Religion
- Affiliation: Buddhism
- Deity: Linji school–Yangqi sect
- Leadership: Shi Yongxin

Location
- Location: Mount Yangqi, Shangli County, Jiangxi
- Country: China
- Interactive map of Putong Temple
- Coordinates: 27°50′12″N 113°53′48″E﻿ / ﻿27.836674°N 113.8967°E

Architecture
- Style: Chinese architecture
- Founder: Chengguang (乘广)
- Established: 753
- Completed: 1980s (reconstruction)

Website
- www.yangqiputongsi.com

= Putong Temple =

Buddhist temple in China

Putong Temple (普通寺 (Pǔtōng Sì)) is a Buddhist temple located on Mount Yangqi in Shangli County, Jiangxi, China. It is the cradle of the Yangqi sect of Linji school, one of five schools of Chan Buddhism.

==History==
===Tang dynasty===
The temple was built as "Guangli Chan Temple" (广利禅寺) by a renowned Chan master Chengguang (乘广) in 753, during the reign of Emperor Xuanzong in the Tang dynasty (618-907). It was enlarged by Chan master Zhenshu (甄叔) in the Dali era between 766 and 779.

===Song dynasty===
During the ruling of Emperor Renzong (1023-1063) in the Song dynasty (960-1279), Yangqi Fanghui (杨岐方会), the Eighth Patriarch of Linji school and the founder of Yangqi sect, was invited to be the new abbot. He renamed the temple "Putong Temple", which has been used to date.

===Ming dynasty===
In 1374, at the dawn of Ming dynasty (1368-1644), monk Siguan (嗣观) restored the temple.

===Qing dynasty===
In 1736, in the 1st year of Qianlong period in the Qing dynasty (1644-1911), monks of Putong Temple raised funds to renovated and refurbished the temple.

In 1826, five years after the coronation of Daoguang Emperor, heavy rainfall in the mountain caused a catastrophic flood, Putong Temple was struck by it. In 1844, the reconstruction project of the temple was launched. The reconstruction took 7 years, and lasted from 1844 to 1850.

===People's Republic of China===
On July 1, 1957, the Jiangxi Provincial Government inscribed the temple as a provincial level cultural heritage.

In 1966, Mao Zedong launched the ten-year Cultural Revolution, the Red Guards attacked the temple and the government forced monks to return to secular life.

After the 3rd Plenary Session of the 11th Central Committee of the Chinese Communist Party, according to the national policy of free religious belief, Putong Temple was reopened for worship on.

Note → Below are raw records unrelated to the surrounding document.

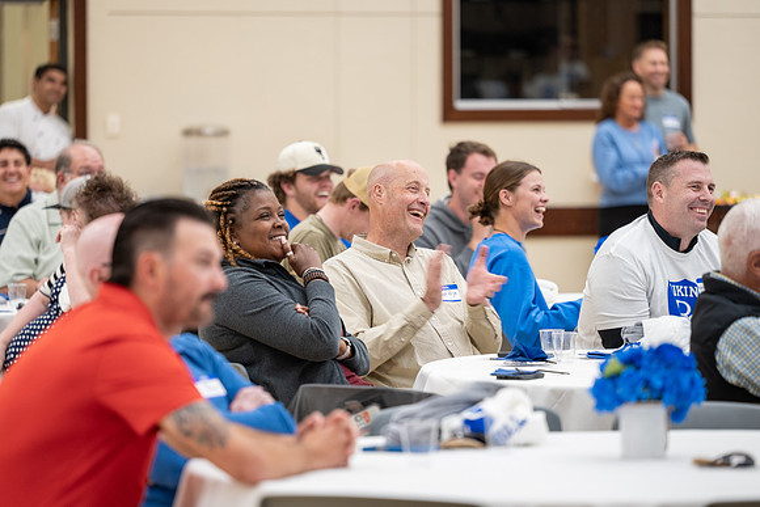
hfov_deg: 11.8
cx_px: 380
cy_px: 285
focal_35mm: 174
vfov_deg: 7.9
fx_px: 3677
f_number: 2.8
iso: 800
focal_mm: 155
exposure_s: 1/100
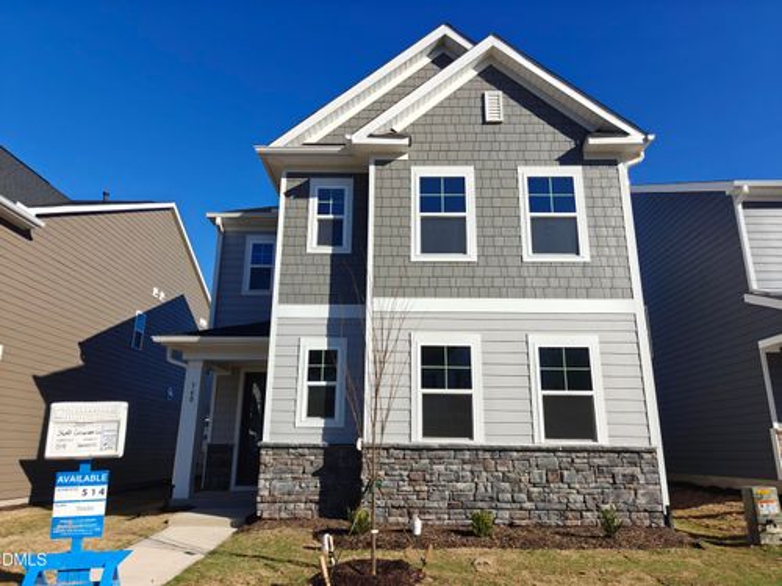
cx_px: 391
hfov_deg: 73.9
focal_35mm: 23
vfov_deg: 58.9
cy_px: 293
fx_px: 520
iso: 50
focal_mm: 6.06
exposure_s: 1/1851
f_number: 1.6
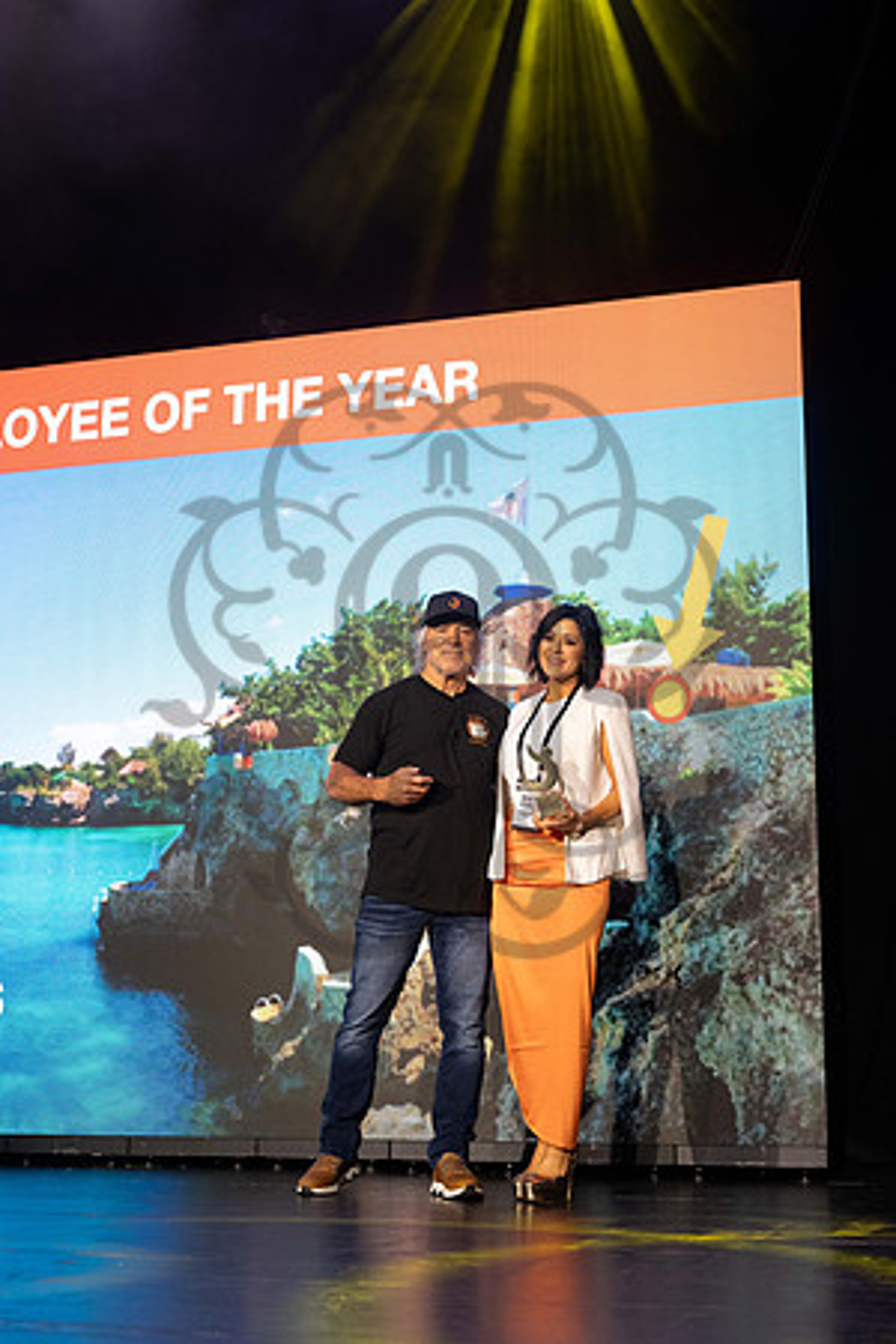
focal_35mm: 50
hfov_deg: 27.0
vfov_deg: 39.6
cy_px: 672
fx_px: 1867
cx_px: 448
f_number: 4.5
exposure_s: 1/160
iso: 1600
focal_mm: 50
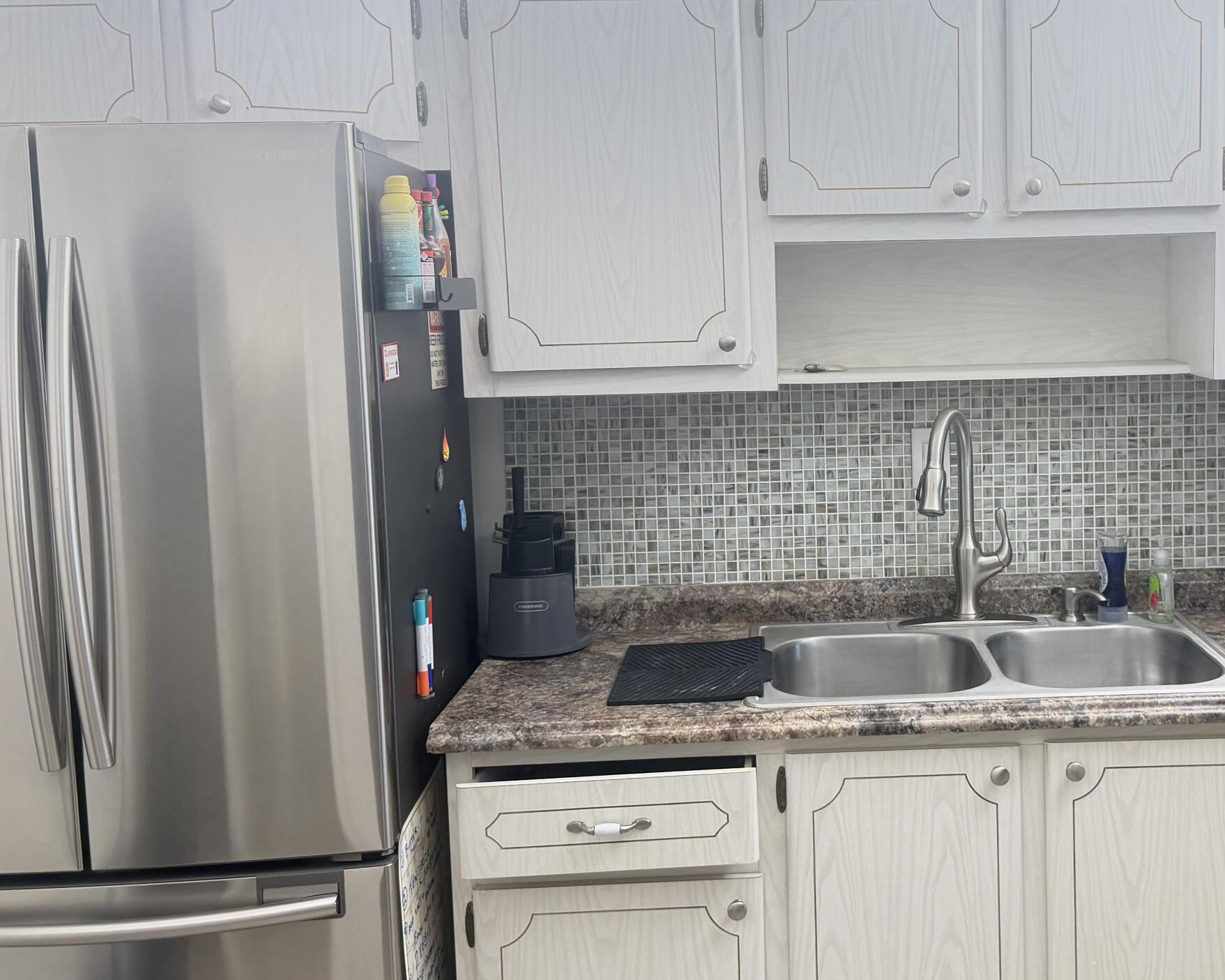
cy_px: 432
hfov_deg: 44.8
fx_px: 1450
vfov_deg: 37.3
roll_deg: +1.4
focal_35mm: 40
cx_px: 856
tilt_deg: -7.1
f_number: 1.78
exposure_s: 1/120
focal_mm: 6.76
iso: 160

In February 2010, Huitong (慧通) was proposed as the new abbot of Putong Temple. Two years later, Shi Yongxin, the abbot of Shaolin Monastery, was unanimously chosen as Huitong's successor.

In June 2013, the Stupa of Chengguang and the Stupa of Zhenshu were listed among the seventh group of "Major National Historical and Cultural Sites in Jiangxi" by the State Council of China.

==Architecture==
Putong Temple occupies a building area of 1200 m2 and the total area including temple lands, forests and mountains is over 7600 m2. The existing main buildings of Putong Temple include the Shanmen, Four Heavenly Kings Hall, Mahavira Hall, Hall of Maitreya, Hall of Guanyin, Hall of Guru, Buddhist Texts Library, Stupa of Chengguang, and Stupa of Zhenshu.

===Mahavira Hall===
The Mahavira Hall has a single-eave gable and hip roof. It is 16 m deep, 12 m wide and 13 m high. The hall enshrining the Three Sages of the West (西方三圣), namely Guanyin, Amitabha and Mahasthamaprapta. The statues of Eighteen Arhats stand on both sides of the hall.

===Stupa of Chengguang===
The Stupa of Chengguang (乘广禅师塔) was built in the Tang dynasty after the Parinirvana of Chan master Chengguang (乘广). The 2.73 m tall and octagonal-based Chinese pagoda is made of granite. On the outside, it was carved with reliefs of various Buddhas, lotuses, Hercules, monsters, etc.

===Stupa of Zhenshu===
The Stupa of Zhenshu (甄叔禅师塔) was also built in the Tang dynasty in memory of Chan master Zhenshu (甄叔), who made a significant contribution to Putong Temple. It is 1.78 m high and 0.88 m wide.